I am using Elasticsearch to compute the cosine similarity between paragraphs and search queries. However, the tutorials I find online seem to indicate that you can only have one vector per indexed document.. That is unfortunate for my use case since each document contains multiple paragraphs, and thus have multiple vectors associated with them.
So, when using similarity metrics like cosine similarity or k-nearest neighbors, what is the best way to deal with this? Do I add multiple JSONs per document to the index? That is, one for each vector?
Or, is there a smarter way to do this?
From version 8.11, you can store multi-vector documents in Elastic Search.
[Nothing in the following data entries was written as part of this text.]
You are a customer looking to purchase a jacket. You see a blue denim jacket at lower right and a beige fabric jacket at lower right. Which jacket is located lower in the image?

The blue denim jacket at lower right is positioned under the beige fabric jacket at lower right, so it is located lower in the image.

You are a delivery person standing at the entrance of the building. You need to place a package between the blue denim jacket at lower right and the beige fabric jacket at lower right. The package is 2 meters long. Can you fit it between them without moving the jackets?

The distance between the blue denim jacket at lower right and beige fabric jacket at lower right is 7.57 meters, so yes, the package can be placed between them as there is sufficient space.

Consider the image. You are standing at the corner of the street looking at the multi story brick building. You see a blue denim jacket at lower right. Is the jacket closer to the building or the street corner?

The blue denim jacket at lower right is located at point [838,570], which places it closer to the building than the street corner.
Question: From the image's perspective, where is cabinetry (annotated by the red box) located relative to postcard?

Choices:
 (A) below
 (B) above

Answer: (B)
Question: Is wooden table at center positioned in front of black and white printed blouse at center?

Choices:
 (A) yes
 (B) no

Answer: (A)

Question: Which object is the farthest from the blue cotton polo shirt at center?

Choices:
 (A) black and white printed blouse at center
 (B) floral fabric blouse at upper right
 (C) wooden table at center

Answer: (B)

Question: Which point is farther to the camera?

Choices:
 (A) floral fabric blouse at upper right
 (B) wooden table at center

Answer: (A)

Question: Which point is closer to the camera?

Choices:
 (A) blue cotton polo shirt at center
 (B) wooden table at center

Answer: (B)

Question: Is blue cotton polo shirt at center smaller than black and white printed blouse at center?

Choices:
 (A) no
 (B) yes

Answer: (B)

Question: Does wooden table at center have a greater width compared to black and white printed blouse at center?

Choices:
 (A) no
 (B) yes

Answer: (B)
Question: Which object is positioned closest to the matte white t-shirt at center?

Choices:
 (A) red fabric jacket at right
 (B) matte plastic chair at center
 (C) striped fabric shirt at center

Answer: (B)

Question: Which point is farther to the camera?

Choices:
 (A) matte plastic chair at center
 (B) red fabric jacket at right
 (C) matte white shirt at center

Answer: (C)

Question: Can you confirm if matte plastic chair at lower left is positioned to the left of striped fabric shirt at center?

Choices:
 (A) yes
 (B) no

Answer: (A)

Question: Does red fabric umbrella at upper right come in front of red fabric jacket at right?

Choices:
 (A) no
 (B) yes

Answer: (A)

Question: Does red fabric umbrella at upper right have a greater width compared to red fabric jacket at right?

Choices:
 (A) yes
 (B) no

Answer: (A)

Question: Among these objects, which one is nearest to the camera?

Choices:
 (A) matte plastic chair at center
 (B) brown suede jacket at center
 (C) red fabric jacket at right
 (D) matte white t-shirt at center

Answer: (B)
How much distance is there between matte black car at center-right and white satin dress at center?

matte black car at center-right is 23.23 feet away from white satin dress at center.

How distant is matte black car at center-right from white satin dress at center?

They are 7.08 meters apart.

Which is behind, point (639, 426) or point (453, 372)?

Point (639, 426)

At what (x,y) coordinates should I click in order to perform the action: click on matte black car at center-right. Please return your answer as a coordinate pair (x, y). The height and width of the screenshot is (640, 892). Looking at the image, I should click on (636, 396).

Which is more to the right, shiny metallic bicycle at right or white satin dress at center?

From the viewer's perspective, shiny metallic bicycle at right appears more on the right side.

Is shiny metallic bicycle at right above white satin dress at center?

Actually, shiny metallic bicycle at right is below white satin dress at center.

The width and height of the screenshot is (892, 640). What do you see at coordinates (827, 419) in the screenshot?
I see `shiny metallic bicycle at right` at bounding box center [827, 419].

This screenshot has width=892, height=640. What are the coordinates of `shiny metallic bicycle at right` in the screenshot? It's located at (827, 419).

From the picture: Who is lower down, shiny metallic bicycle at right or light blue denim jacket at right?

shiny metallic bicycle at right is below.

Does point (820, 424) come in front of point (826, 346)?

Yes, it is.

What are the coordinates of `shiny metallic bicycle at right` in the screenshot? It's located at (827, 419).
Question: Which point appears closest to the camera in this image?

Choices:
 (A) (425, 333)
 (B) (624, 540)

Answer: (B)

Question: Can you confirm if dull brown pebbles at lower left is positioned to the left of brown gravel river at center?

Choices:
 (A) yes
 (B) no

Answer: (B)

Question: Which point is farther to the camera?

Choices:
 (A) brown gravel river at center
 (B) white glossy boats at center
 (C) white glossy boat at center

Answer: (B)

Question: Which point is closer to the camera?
It is explained in this blog post.
Example from index creation (copied from the source):
PUT my-long-text-index
{
"mappings": {
"properties": {
"my_long_text_field": {
"type": "nested", //because there can be multiple vectors per doc
"properties": {
"vector": {
"type": "dense_vector" //the vector used for ranking
},
"text_chunk": {
"type": "text" //the text from which the vector was created
}
}
}
}
}
}
Example of data ingestion:
PUT my-long-text-index/_doc/1
{
"my_long_text_field" : [
{
"vector" : [23,14,8],
"text_chunk" : "doc 1 chunk 1"
},
{
"vector" : [34,95,17],
"text_chunk" : "doc 1 chunk 2"
}
]
}